Coinbase has demonstrated that with Tecton, sequence features can be kept fresh within 1 second and served online in under 5ms
Common Use Cases​
Sequence features are ideal for:
- Fraud detection – spotting suspicious activity across login and transaction patterns
- Personalized recommendations – analyzing sequences of product views or interactions
Defining Sequence Features in Tecton​
Sequence features in Tecton are implemented using the last_n aggregation function inside a stream_feature_view.
This approach materializes ordered lists of raw events (e.g. names, timestamps) for each entity in real time.
Example: Last 100 User Events​
from tecton import stream_feature_view, Aggregate, StreamProcessingMode
from tecton.aggregation_functions import last
from tecton.types import String, Timestamp, Field, Array
from datetime import timedelta, datetime
LAST_N = 100
@stream_feature_view(
source=user_events_stream,
entities=[user],
mode="spark_sql",
timestamp_field="event_time",
stream_processing_mode=StreamProcessingMode.CONTINUOUS,
features=[
Aggregate(
function=last(n=LAST_N),
input_column=Field("event_time_str", String),
time_window=timedelta(hours=1),
name="event_times"
),
Aggregate(
function=last(n=LAST_N),
input_column=Field("event_name", String),
time_window=timedelta(hours=1),
name="event_names"
)
],
feature_start_time=datetime(2022, 5, 1),
online=True,
offline=True,
description=f"Last {LAST_N} event times and event names per user in the past hour."
)
def user_event_sequence(user_events_stream):
return f"""
SELECT
user_id,
event_name,
event_time_str,
-- Truncate to second precision and cast to timestamp for consistency
CAST(DATE_FORMAT(event_time_str, 'yyyy-MM-dd HH:mm:ss') AS TIMESTAMP) AS event_time
FROM
{user_events_stream}
"""
Sequence Post-Processing​
Before feeding sequence features into a model, it can be helpful to do some post-processing. For example, you may want to insert explicit temporal markers to indicate gaps in time.
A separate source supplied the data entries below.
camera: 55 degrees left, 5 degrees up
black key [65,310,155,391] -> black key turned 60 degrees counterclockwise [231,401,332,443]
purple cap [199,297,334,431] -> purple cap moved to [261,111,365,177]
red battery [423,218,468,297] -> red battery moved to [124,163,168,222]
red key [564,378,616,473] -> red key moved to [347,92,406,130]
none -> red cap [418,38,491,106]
Example: Insert <DAY> Tokens​
from tecton import realtime_feature_view, Attribute
from tecton.types import Array, String
from datetime import datetime
@realtime_feature_view(
sources=[user_event_sequence],
mode="python",
description="Inserts <DAY> tokens between events that occur on different days.",
features=[
Attribute("event_sequence_with_day_tokens", Array(String))
]
)
def processed_event_sequence(user_event_sequence):
event_names = user_event_sequence.get("event_names", [])
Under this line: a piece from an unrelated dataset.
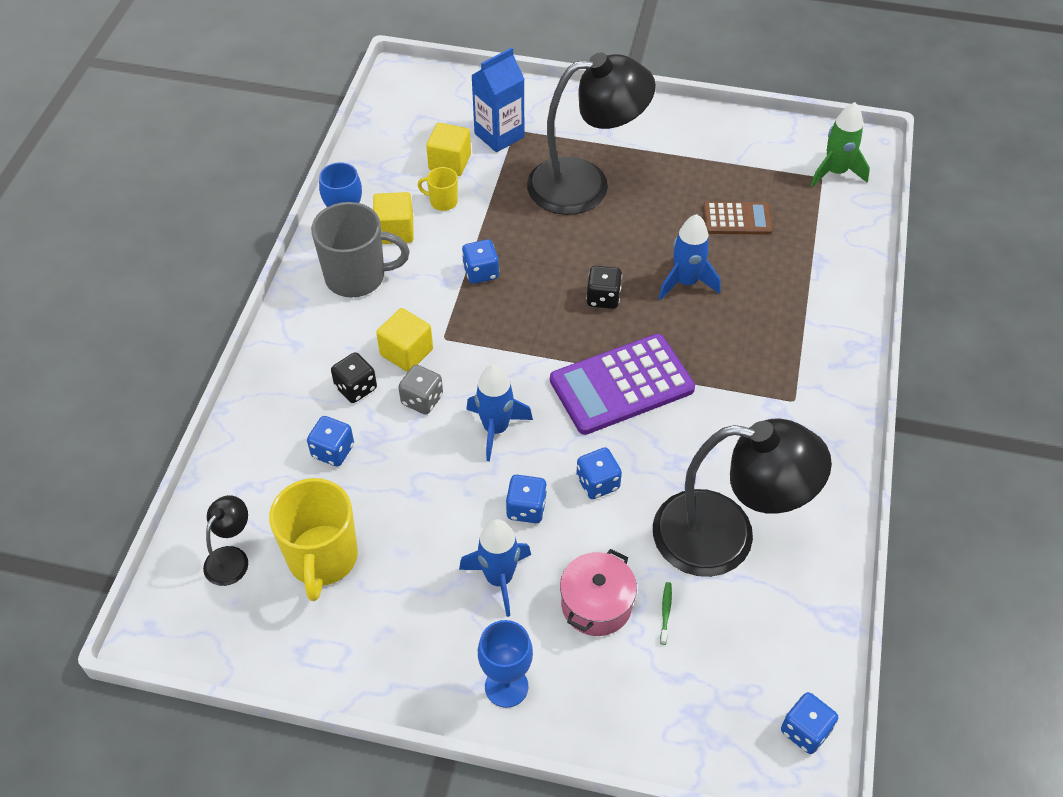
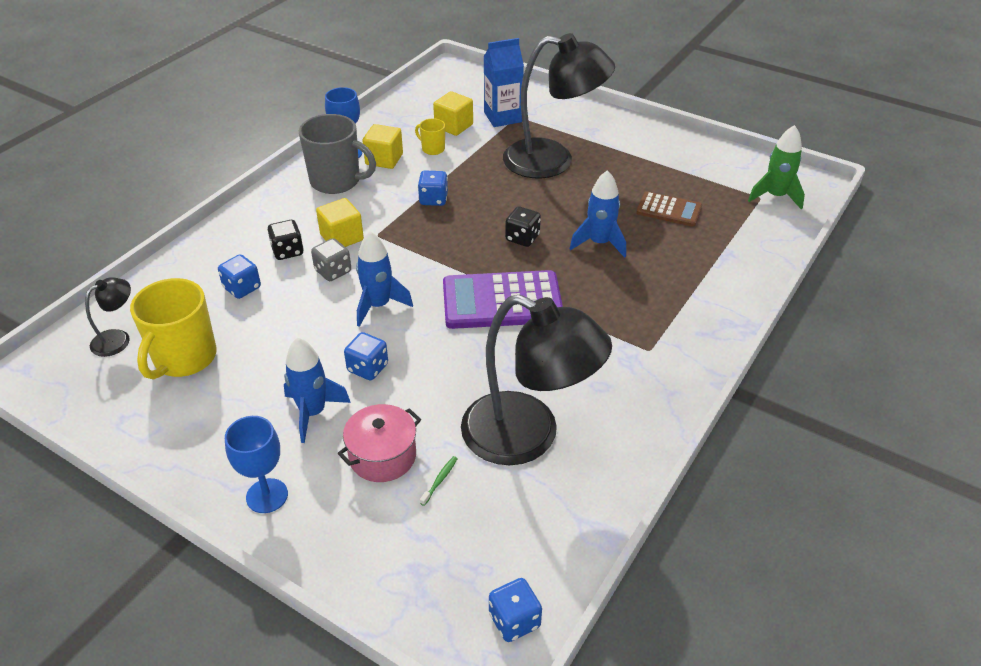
camera: 20 degrees right, 10 degrees down
blue dice [576,447,622,499] -> none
event_times = user_event_sequence.get("event_times", [])
processed_sequence = []
last_date = None
DAY_MARKER = "<DAY>"
for name, time_str in zip(event_names, event_times):
try:
timestamp = datetime.fromisoformat(time_str)
current_date = timestamp.date()
if last_date and current_date != last_date:
processed_sequence.append(DAY_MARKER)
last_date = current_date
processed_sequence.append(name)
except Exception:
continue # Skip malformed timestamps
return {
"event_sequence_with_day_tokens": processed_sequence
}
Modeling with Sequence Features​
Sequence features retain full temporal detail and are best suited for models that can leverage ordered input:
| Model Type | Benefit |
|---|---|
| LSTMs / GRUs | Capture short- and long-term temporal dependencies |
| Transformers | Learn global context across long sequences |
Design Considerations​
| Topic | Notes |
|---|---|
| Freshness | Tecton can update sequence features within 1 second of event time |
| Latency | Online retrieval typically takes < 5ms |
When to Use Sequence Features​
✅ Use when:
- Event order matters
- You're using sequence-aware deep learning models
- Aggregated features lose too much temporal signal
🚫 Avoid when:
- You're using only linear models or tree-based models
- Aggregates (e.g., counts) capture sufficient signal